Assignment
From the entries that follow, copy exactly the lines beginning at the line holding "O Dia Internacional" and continuing through the line holding "Helga Maria".

Listed entries
——————

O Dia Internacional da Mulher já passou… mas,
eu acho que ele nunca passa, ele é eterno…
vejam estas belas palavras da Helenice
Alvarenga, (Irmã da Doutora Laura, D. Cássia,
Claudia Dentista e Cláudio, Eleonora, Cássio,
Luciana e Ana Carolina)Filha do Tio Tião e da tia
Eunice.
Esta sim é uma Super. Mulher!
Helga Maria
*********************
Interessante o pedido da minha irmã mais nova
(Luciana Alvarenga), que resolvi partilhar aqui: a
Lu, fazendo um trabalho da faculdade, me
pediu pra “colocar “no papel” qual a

——————

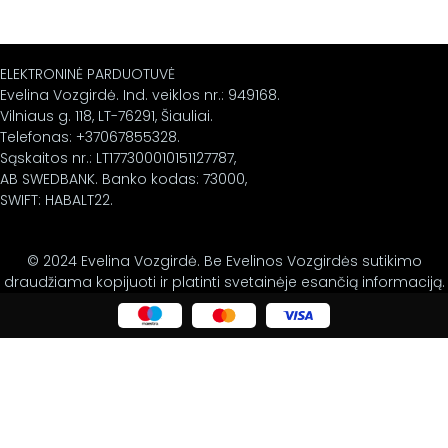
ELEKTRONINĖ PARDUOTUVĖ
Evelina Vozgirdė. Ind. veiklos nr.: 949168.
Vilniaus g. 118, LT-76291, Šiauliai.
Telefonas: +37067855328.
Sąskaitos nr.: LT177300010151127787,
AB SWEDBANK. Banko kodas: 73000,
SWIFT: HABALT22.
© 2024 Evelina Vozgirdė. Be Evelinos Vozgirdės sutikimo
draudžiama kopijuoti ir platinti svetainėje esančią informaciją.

——————

Solution for this exercise
O Dia Internacional da Mulher já passou… mas,
eu acho que ele nunca passa, ele é eterno…
vejam estas belas palavras da Helenice
Alvarenga, (Irmã da Doutora Laura, D. Cássia,
Claudia Dentista e Cláudio, Eleonora, Cássio,
Luciana e Ana Carolina)Filha do Tio Tião e da tia
Eunice.
Esta sim é uma Super. Mulher!
Helga Maria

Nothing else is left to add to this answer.